# Basis for matrices of trace 0

• September 29th 2010, 07:39 PM
HelloWorld2
Basis for matrices of trace 0
Hey, I was wondering if someone could help me find a basis for the space of all nxn matricies, over R, with trace 0.
• September 29th 2010, 07:53 PM
Quote:

Originally Posted by HelloWorld2
Hey, I was wondering if someone could help me find a basis for the space of all nxn matricies, over R, with trace 0.

It's been a long while, but maybe I can give a small push. Take this with a grain of salt

We know that
$\mathrm{tr}(A) = a_{11} + a_{22} + \dots + a_{nn}=\sum_{i=1}^{n} a_{i i}$

If $\mathrm{tr}(A) = 0$ then all $a_{i i} = 0$.

A basis for the space of all nxn matricies, then, is the set of all matricies with 1 as an ij-th entry **, and all the rest being 0. go through all the possibilities.

ex. for a 2x2 matrix, the basis would be

$
\left[ {\begin{array}{cc}
0 & 1 \\
0 & 0 \\
\end{array} } \right]
$
and $
\left[ {\begin{array}{cc}
0 & 0 \\
1 & 0 \\
\end{array} } \right]
$

EDIT:// ** with $i \neq j$
• September 29th 2010, 08:52 PM
HelloWorld2
But if the 1,1th entry is 1, and the 2,2th entry is -1, we also have a zero trace.
• September 29th 2010, 08:55 PM
Quote:

Originally Posted by HelloWorld2
But if the 1,1th entry is 1, and the 2,2th entry is -1, we also have a zero trace.

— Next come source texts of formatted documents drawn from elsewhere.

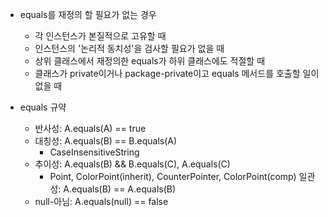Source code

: * equals를 재정의 할 필요가 없는 경우
  * 각 인스턴스가 본질적으로 고유할 때
  * 인스턴스의 '논리적 동치성'을 검사할 필요가 없을 때
  * 상위 클래스에서 재정의한 equals가 하위 클래스에도 적절할 때
  * 클래스가 private이거나 package-private이고 equals 메서드를 호출할 일이 없을 때

* equals 규약
  * 반사성: A.equals(A) == true 
  * 대칭성: A.equals(B) == B.equals(A)
    * CaseInsensitiveString 
  * 추이성: A.equals(B) && B.equals(C), A.equals(C)
    * Point, ColorPoint(inherit), CounterPointer, ColorPoint(comp) 일관성: A.equals(B) == A.equals(B)
  * null-아님: A.equals(null) == false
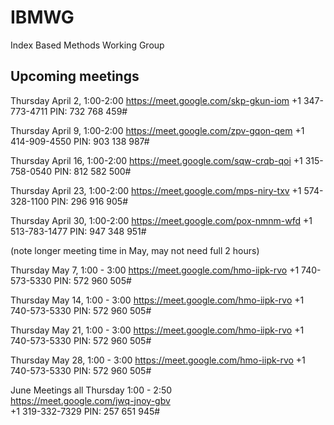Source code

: # IBMWG
Index Based Methods Working Group

## Upcoming meetings
Thursday April 2, 1:00-2:00
https://meet.google.com/skp-gkun-iom
+1 347-773-4711‬ PIN: ‪732 768 459‬#‬

Thursday April 9, 1:00-2:00
https://meet.google.com/zpv-gqon-qem
+1 414-909-4550‬ PIN: ‪903 138 987‬#‬

Thursday April 16, 1:00-2:00
https://meet.google.com/sqw-crqb-qoi
+1 315-758-0540‬ PIN: ‪812 582 500‬#‬

Thursday April 23, 1:00-2:00
https://meet.google.com/mps-niry-txv
+1 574-328-1100‬ PIN: ‪296 916 905‬#‬

Thursday April 30, 1:00-2:00
https://meet.google.com/pox-nmnm-wfd
+1 513-783-1477‬ PIN: ‪947 348 951‬#‬

(note longer meeting time in May, may not need full 2 hours)

Thursday May 7, 1:00 - 3:00
https://meet.google.com/hmo-iipk-rvo
+1 740-573-5330‬ PIN: ‪572 960 505‬#‬

Thursday May 14, 1:00 - 3:00
https://meet.google.com/hmo-iipk-rvo
+1 740-573-5330‬ PIN: ‪572 960 505‬#‬

Thursday May 21, 1:00 - 3:00
https://meet.google.com/hmo-iipk-rvo
+1 740-573-5330‬ PIN: ‪572 960 505‬#‬

Thursday May 28, 1:00 - 3:00
https://meet.google.com/hmo-iipk-rvo
+1 740-573-5330‬ PIN: ‪572 960 505‬#‬

June Meetings all Thursday 1:00 - 2:50  
https://meet.google.com/jwq-jnoy-gbv  
+1 319-332-7329‬ PIN: ‪257 651 945‬#  


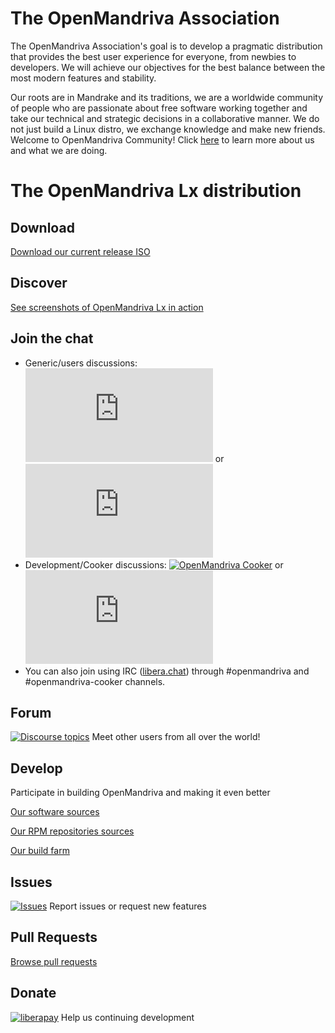 # The OpenMandriva Association
The OpenMandriva Association's goal is to develop a pragmatic distribution that provides the best user experience for everyone, from newbies to developers. We will achieve our objectives for the best balance between the most modern features and stability.

Our roots are in Mandrake and its traditions, we are a worldwide community of people who are passionate about free software working together and take our technical and strategic decisions in a collaborative manner. We do not just build a Linux distro, we exchange knowledge and make new friends.
Welcome to OpenMandriva Community! Click [here](https://www.openmandriva.org/en/documentation/association/About) to learn more about us and what we are doing.


# The OpenMandriva Lx distribution

## Download
[Download our current release ISO](https://www.openmandriva.org/download)

## Discover
[See screenshots of OpenMandriva Lx in action](https://gallery.openmandriva.org/index.php?/category/releases)

## Join the chat
* Generic/users discussions: [![OpenMandriva](https://img.shields.io/matrix/openmandriva:matrix.org?label=Matrix)](https://app.element.io/#/room/#openmandriva:matrix.org) or [![OpenMandriva](https://img.shields.io/matrix/openmandriva:matrix.org?label=Telegram)](https://t.me/openmandriva)
* Development/Cooker discussions: [![OpenMandriva Cooker](https://img.shields.io/matrix/openmandriva-cooker:matrix.org.svg?label=Matrix)](https://app.element.io/#/room/#openmandriva-cooker:matrix.org) or [![OpenmandrivaCooker](https://img.shields.io/matrix/openmandriva-cooker:matrix.org?label=Telegram)](https://t.me/openmandrivaCooker)
* You can also join using IRC ([libera.chat](https://web.libera.chat/)) through #openmandriva and #openmandriva-cooker channels.

## Forum
[![Discourse topics](https://img.shields.io/discourse/topics?server=https%3A%2F%2Fforum.openmandriva.org)](https://forum.openmandriva.org) Meet other users from all over the world! 

## Develop
Participate in building OpenMandriva and making it even better

[Our software sources](https://github.com/OpenMandrivaSoftware)

[Our RPM repositories sources](https://github.com/OpenMandrivaAssociation)

[Our build farm](https://abf.openmandriva.org)

## Issues
[![Issues](https://img.shields.io/github/issues/OpenMandrivaAssociation/distribution)](https://github.com/OpenMandrivaAssociation/distribution/issues) Report issues or request new features

## Pull Requests
[Browse pull requests](https://github.com/pulls?user=OpenMandrivaAssociation)

## Donate
[![liberapay](https://img.shields.io/liberapay/patrons/openmandriva)](https://liberapay.com/OpenMandriva/donate) Help us continuing development
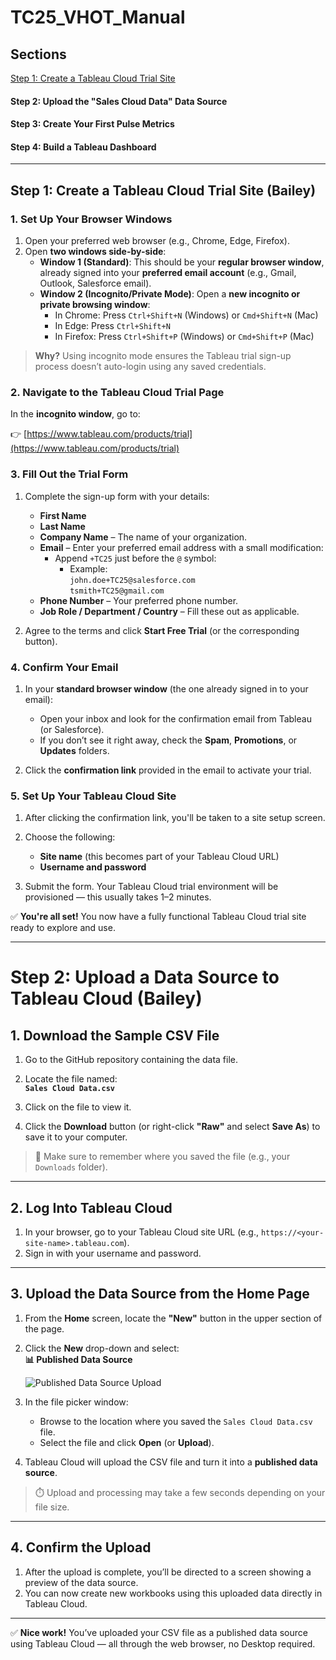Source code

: # TC25_VHOT_Manual
## Sections
[Step 1: Create a Tableau Cloud Trial Site](https://github.com/baileyferrari/TC25_VHOT_Manual/blob/main/README.md#step-1-create-a-tableau-cloud-trial-site-bailey)

#### Step 2: Upload the "Sales Cloud Data" Data Source
#### Step 3: Create Your First Pulse Metrics
#### Step 4: Build a Tableau Dashboard

---

## Step 1: Create a Tableau Cloud Trial Site (Bailey)

### 1. Set Up Your Browser Windows

1. Open your preferred web browser (e.g., Chrome, Edge, Firefox).
2. Open **two windows side-by-side**:
   - **Window 1 (Standard)**: This should be your **regular browser window**, already signed into your **preferred email account** (e.g., Gmail, Outlook, Salesforce email).
   - **Window 2 (Incognito/Private Mode)**: Open a **new incognito or private browsing window**:
     - In Chrome: Press `Ctrl+Shift+N` (Windows) or `Cmd+Shift+N` (Mac)
     - In Edge: Press `Ctrl+Shift+N`
     - In Firefox: Press `Ctrl+Shift+P` (Windows) or `Cmd+Shift+P` (Mac)

> **Why?** Using incognito mode ensures the Tableau trial sign-up process doesn’t auto-login using any saved credentials.


### 2. Navigate to the Tableau Cloud Trial Page

In the **incognito window**, go to:

👉 [https://www.tableau.com/products/trial](https://www.tableau.com/products/trial)


### 3. Fill Out the Trial Form

1. Complete the sign-up form with your details:
   - **First Name**
   - **Last Name**
   - **Company Name** – The name of your organization.
   - **Email** – Enter your preferred email address with a small modification:
     - Append `+TC25` just before the `@` symbol:
       - Example:  
         `john.doe+TC25@salesforce.com`  
         `tsmith+TC25@gmail.com`
   - **Phone Number** – Your preferred phone number.
   - **Job Role / Department / Country** – Fill these out as applicable.

2. Agree to the terms and click **Start Free Trial** (or the corresponding button).


### 4. Confirm Your Email

1. In your **standard browser window** (the one already signed in to your email):
   - Open your inbox and look for the confirmation email from Tableau (or Salesforce).
   - If you don’t see it right away, check the **Spam**, **Promotions**, or **Updates** folders.

2. Click the **confirmation link** provided in the email to activate your trial.


### 5. Set Up Your Tableau Cloud Site

1. After clicking the confirmation link, you'll be taken to a site setup screen.
2. Choose the following:
   - **Site name** (this becomes part of your Tableau Cloud URL)
   - **Username and password**

3. Submit the form. Your Tableau Cloud trial environment will be provisioned — this usually takes 1–2 minutes.


✅ **You're all set!** You now have a fully functional Tableau Cloud trial site ready to explore and use.

---

# Step 2: Upload a Data Source to Tableau Cloud (Bailey)

## 1. Download the Sample CSV File

1. Go to the GitHub repository containing the data file.
2. Locate the file named:  
   **`Sales Cloud Data.csv`**

3. Click on the file to view it.
4. Click the **Download** button (or right-click **"Raw"** and select **Save As**) to save it to your computer.

> 💾 Make sure to remember where you saved the file (e.g., your `Downloads` folder).

---

## 2. Log Into Tableau Cloud

1. In your browser, go to your Tableau Cloud site URL (e.g., `https://<your-site-name>.tableau.com`).
2. Sign in with your username and password.

---

## 3. Upload the Data Source from the Home Page

1. From the **Home** screen, locate the **"New"** button in the upper section of the page.
2. Click the **New** drop-down and select:  
   **📊 Published Data Source**

   ![Published Data Source Upload](Screenshot%202025-03-31%20at%207.56.00%E2%80%AFPM.png)

3. In the file picker window:
   - Browse to the location where you saved the `Sales Cloud Data.csv` file.
   - Select the file and click **Open** (or **Upload**).

4. Tableau Cloud will upload the CSV file and turn it into a **published data source**.

> ⏱️ Upload and processing may take a few seconds depending on your file size.

---

## 4. Confirm the Upload

1. After the upload is complete, you’ll be directed to a screen showing a preview of the data source.
2. You can now create new workbooks using this uploaded data directly in Tableau Cloud.

---

✅ **Nice work!** You’ve uploaded your CSV file as a published data source using Tableau Cloud — all through the web browser, no Desktop required.


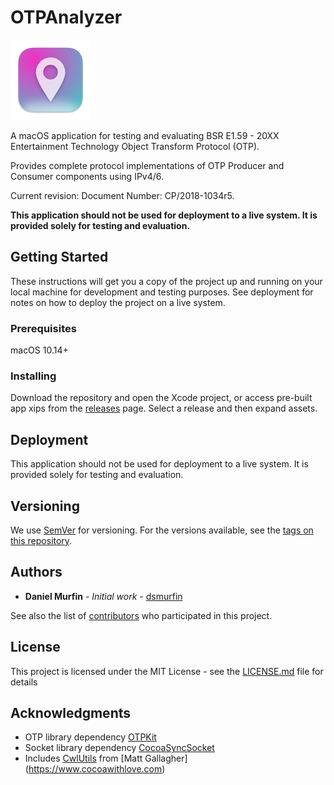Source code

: # OTPAnalyzer

![OTPAnalyzer Icon](https://github.com/dsmurfin/OTPAnalyzer/blob/master/OTPAnalyzer/Assets.xcassets/AppIcon.appiconset/IconMac128.png)

A macOS application for testing and evaluating BSR E1.59 - 20XX Entertainment Technology Object Transform Protocol (OTP).

Provides complete protocol implementations of OTP Producer and Consumer components using IPv4/6.

Current revision: Document Number: CP/2018-1034r5.

**This application should not be used for deployment to a live system. It is provided solely for testing and evaluation.**

## Getting Started

These instructions will get you a copy of the project up and running on your local machine for development and testing purposes. See deployment for notes on how to deploy the project on a live system.

### Prerequisites

macOS 10.14+

### Installing

Download the repository and open the Xcode project, or access pre-built app xips from the [releases](https://github.com/dsmurfin/OTPAnalyzer/releases) page. Select a release and then expand assets.

## Deployment

This application should not be used for deployment to a live system. It is provided solely for testing and evaluation.

## Versioning

We use [SemVer](http://semver.org/) for versioning. For the versions available, see the [tags on this repository](https://github.com/dsmurfin/OTPAnalyzer/tags). 

## Authors

* **Daniel Murfin** - *Initial work* - [dsmurfin](https://github.com/dsmurfin)

See also the list of [contributors](https://github.com/dsmurfin/OTPAnalyzer/graphs/contributors) who participated in this project.

## License

This project is licensed under the MIT License - see the [LICENSE.md](LICENSE.md) file for details

## Acknowledgments

* OTP library dependency [OTPKit](https://github.com/dsmurfin/OTPKit)
* Socket library dependency [CocoaSyncSocket](https://github.com/robbiehanson/CocoaAsyncSocket)
* Includes [CwlUtils](https://github.com/mattgallagher/CwlUtils) from [Matt Gallagher] (https://www.cocoawithlove.com)
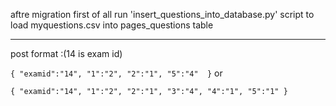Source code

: aftre migration first of all run 'insert_questions_into_database.py' script to load myquestions.csv into pages_questions table


-------------------------------------------------------------------------

post format :(14 is exam id)

`{
	"examid":"14",
	"1":"2",
	"2":"1",
	"5":"4"	
}`
or 

`{
	"examid":"14",
	"1":"2",
	"2":"1",
	"3":"4",
	"4":"1",
	"5":"1"
}
`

oh yeah, sorry. what a silly mistake!

EDIT:// now I'm wondering how you would generalize, b/c I think the form where you have a and -a on the diagonal, replacing the entries for the previous example basis' would be sufficient for 2x2 matricies.
• September 30th 2010, 06:29 AM
HallsofIvy
A basis consists of all n by n matrices in which
1) For i and j from 1 to n with $i\ne j$, $A_{ij}$ with entries $a_{ij}= 1$ and all other entries 0 and
2) For i and j from 1 to n with $j> i$, $B_{ij}$ with entries $b_{ii}= 1$ and $b_{jj}= -1$.
and all other entries 0.
If n= 2, those would be $B_{12}= \begin{bmatrix}1 & 0 \\ 0 & -1\end{bmatrix}$, $A_{12}= \begin{bmatrix}0 & 1 \\ 0 & 0\end{bmatrix}$, and $A_{21}= \begin{bmatrix}0 & 0 \\ 1 & 0\end{bmatrix}$.